━━━ INFORMATION SHOWN

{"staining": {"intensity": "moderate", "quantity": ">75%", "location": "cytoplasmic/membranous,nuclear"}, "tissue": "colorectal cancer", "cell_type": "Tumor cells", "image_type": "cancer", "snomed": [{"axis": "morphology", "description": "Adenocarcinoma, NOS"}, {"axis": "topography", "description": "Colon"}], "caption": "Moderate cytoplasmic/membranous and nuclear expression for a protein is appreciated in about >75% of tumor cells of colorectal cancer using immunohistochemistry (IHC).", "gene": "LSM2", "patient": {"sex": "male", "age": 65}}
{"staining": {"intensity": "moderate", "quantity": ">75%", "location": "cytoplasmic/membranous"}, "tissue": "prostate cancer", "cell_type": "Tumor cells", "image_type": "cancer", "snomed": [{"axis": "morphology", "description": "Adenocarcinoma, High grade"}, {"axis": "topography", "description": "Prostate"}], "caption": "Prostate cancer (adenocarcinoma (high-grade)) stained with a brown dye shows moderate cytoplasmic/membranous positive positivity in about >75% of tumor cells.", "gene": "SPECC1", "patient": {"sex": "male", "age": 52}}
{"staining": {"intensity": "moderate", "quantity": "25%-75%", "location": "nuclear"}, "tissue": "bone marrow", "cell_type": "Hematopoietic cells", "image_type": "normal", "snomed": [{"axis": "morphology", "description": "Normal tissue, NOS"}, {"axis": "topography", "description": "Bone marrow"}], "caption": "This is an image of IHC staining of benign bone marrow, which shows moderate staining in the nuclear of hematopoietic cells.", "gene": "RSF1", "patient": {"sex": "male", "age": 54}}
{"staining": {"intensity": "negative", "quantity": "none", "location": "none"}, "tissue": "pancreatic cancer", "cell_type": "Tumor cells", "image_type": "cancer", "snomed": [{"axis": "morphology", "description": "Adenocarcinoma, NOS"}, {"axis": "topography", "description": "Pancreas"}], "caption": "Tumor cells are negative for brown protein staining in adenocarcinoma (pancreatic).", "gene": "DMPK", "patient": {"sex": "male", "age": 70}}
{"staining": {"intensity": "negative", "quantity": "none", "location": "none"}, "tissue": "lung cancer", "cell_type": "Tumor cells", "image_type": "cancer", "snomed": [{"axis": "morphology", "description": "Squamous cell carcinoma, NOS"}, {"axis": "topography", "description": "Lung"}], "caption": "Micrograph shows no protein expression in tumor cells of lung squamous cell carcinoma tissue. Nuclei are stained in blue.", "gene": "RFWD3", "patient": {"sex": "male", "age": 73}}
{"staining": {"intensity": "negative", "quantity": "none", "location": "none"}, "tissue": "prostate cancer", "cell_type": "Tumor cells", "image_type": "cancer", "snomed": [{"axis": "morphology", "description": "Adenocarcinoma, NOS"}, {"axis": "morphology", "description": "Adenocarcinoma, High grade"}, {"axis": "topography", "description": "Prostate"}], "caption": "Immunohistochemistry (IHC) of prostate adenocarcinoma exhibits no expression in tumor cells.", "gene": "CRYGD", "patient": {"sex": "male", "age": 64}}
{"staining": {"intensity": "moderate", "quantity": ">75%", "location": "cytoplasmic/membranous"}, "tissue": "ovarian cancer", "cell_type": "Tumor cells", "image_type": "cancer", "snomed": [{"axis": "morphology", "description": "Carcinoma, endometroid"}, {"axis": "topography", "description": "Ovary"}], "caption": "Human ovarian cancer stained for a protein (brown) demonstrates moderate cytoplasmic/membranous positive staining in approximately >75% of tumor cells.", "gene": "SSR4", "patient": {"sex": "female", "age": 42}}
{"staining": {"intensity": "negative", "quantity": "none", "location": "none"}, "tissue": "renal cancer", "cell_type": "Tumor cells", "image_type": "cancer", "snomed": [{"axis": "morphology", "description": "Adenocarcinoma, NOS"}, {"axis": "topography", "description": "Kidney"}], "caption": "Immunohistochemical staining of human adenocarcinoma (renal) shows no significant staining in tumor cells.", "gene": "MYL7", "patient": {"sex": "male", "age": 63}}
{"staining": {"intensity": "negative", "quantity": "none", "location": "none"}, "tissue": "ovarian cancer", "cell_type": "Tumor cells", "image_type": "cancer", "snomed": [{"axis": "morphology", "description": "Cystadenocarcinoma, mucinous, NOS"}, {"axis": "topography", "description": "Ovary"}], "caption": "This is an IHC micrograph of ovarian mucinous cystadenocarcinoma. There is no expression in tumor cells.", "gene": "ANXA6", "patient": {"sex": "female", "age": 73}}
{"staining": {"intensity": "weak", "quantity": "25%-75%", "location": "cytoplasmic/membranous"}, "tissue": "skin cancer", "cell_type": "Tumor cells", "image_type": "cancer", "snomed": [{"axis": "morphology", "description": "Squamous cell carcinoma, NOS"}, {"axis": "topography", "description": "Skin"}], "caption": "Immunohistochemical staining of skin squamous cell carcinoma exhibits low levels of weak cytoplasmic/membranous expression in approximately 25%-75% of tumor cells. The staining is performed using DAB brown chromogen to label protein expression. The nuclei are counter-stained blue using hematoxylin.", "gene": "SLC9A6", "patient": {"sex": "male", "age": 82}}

━━━━━━

> **WORK INSTRUCTIONS**
Please reproduce all of the records exactly as they stand.

> **TASK ANSWER**
{"staining": {"intensity": "moderate", "quantity": ">75%", "location": "cytoplasmic/membranous,nuclear"}, "tissue": "colorectal cancer", "cell_type": "Tumor cells", "image_type": "cancer", "snomed": [{"axis": "morphology", "description": "Adenocarcinoma, NOS"}, {"axis": "topography", "description": "Colon"}], "caption": "Moderate cytoplasmic/membranous and nuclear expression for a protein is appreciated in about >75% of tumor cells of colorectal cancer using immunohistochemistry (IHC).", "gene": "LSM2", "patient": {"sex": "male", "age": 65}}
{"staining": {"intensity": "moderate", "quantity": ">75%", "location": "cytoplasmic/membranous"}, "tissue": "prostate cancer", "cell_type": "Tumor cells", "image_type": "cancer", "snomed": [{"axis": "morphology", "description": "Adenocarcinoma, High grade"}, {"axis": "topography", "description": "Prostate"}], "caption": "Prostate cancer (adenocarcinoma (high-grade)) stained with a brown dye shows moderate cytoplasmic/membranous positive positivity in about >75% of tumor cells.", "gene": "SPECC1", "patient": {"sex": "male", "age": 52}}
{"staining": {"intensity": "moderate", "quantity": "25%-75%", "location": "nuclear"}, "tissue": "bone marrow", "cell_type": "Hematopoietic cells", "image_type": "normal", "snomed": [{"axis": "morphology", "description": "Normal tissue, NOS"}, {"axis": "topography", "description": "Bone marrow"}], "caption": "This is an image of IHC staining of benign bone marrow, which shows moderate staining in the nuclear of hematopoietic cells.", "gene": "RSF1", "patient": {"sex": "male", "age": 54}}
{"staining": {"intensity": "negative", "quantity": "none", "location": "none"}, "tissue": "pancreatic cancer", "cell_type": "Tumor cells", "image_type": "cancer", "snomed": [{"axis": "morphology", "description": "Adenocarcinoma, NOS"}, {"axis": "topography", "description": "Pancreas"}], "caption": "Tumor cells are negative for brown protein staining in adenocarcinoma (pancreatic).", "gene": "DMPK", "patient": {"sex": "male", "age": 70}}
{"staining": {"intensity": "negative", "quantity": "none", "location": "none"}, "tissue": "lung cancer", "cell_type": "Tumor cells", "image_type": "cancer", "snomed": [{"axis": "morphology", "description": "Squamous cell carcinoma, NOS"}, {"axis": "topography", "description": "Lung"}], "caption": "Micrograph shows no protein expression in tumor cells of lung squamous cell carcinoma tissue. Nuclei are stained in blue.", "gene": "RFWD3", "patient": {"sex": "male", "age": 73}}
{"staining": {"intensity": "negative", "quantity": "none", "location": "none"}, "tissue": "prostate cancer", "cell_type": "Tumor cells", "image_type": "cancer", "snomed": [{"axis": "morphology", "description": "Adenocarcinoma, NOS"}, {"axis": "morphology", "description": "Adenocarcinoma, High grade"}, {"axis": "topography", "description": "Prostate"}], "caption": "Immunohistochemistry (IHC) of prostate adenocarcinoma exhibits no expression in tumor cells.", "gene": "CRYGD", "patient": {"sex": "male", "age": 64}}
{"staining": {"intensity": "moderate", "quantity": ">75%", "location": "cytoplasmic/membranous"}, "tissue": "ovarian cancer", "cell_type": "Tumor cells", "image_type": "cancer", "snomed": [{"axis": "morphology", "description": "Carcinoma, endometroid"}, {"axis": "topography", "description": "Ovary"}], "caption": "Human ovarian cancer stained for a protein (brown) demonstrates moderate cytoplasmic/membranous positive staining in approximately >75% of tumor cells.", "gene": "SSR4", "patient": {"sex": "female", "age": 42}}
{"staining": {"intensity": "negative", "quantity": "none", "location": "none"}, "tissue": "renal cancer", "cell_type": "Tumor cells", "image_type": "cancer", "snomed": [{"axis": "morphology", "description": "Adenocarcinoma, NOS"}, {"axis": "topography", "description": "Kidney"}], "caption": "Immunohistochemical staining of human adenocarcinoma (renal) shows no significant staining in tumor cells.", "gene": "MYL7", "patient": {"sex": "male", "age": 63}}
{"staining": {"intensity": "negative", "quantity": "none", "location": "none"}, "tissue": "ovarian cancer", "cell_type": "Tumor cells", "image_type": "cancer", "snomed": [{"axis": "morphology", "description": "Cystadenocarcinoma, mucinous, NOS"}, {"axis": "topography", "description": "Ovary"}], "caption": "This is an IHC micrograph of ovarian mucinous cystadenocarcinoma. There is no expression in tumor cells.", "gene": "ANXA6", "patient": {"sex": "female", "age": 73}}
{"staining": {"intensity": "weak", "quantity": "25%-75%", "location": "cytoplasmic/membranous"}, "tissue": "skin cancer", "cell_type": "Tumor cells", "image_type": "cancer", "snomed": [{"axis": "morphology", "description": "Squamous cell carcinoma, NOS"}, {"axis": "topography", "description": "Skin"}], "caption": "Immunohistochemical staining of skin squamous cell carcinoma exhibits low levels of weak cytoplasmic/membranous expression in approximately 25%-75% of tumor cells. The staining is performed using DAB brown chromogen to label protein expression. The nuclei are counter-stained blue using hematoxylin.", "gene": "SLC9A6", "patient": {"sex": "male", "age": 82}}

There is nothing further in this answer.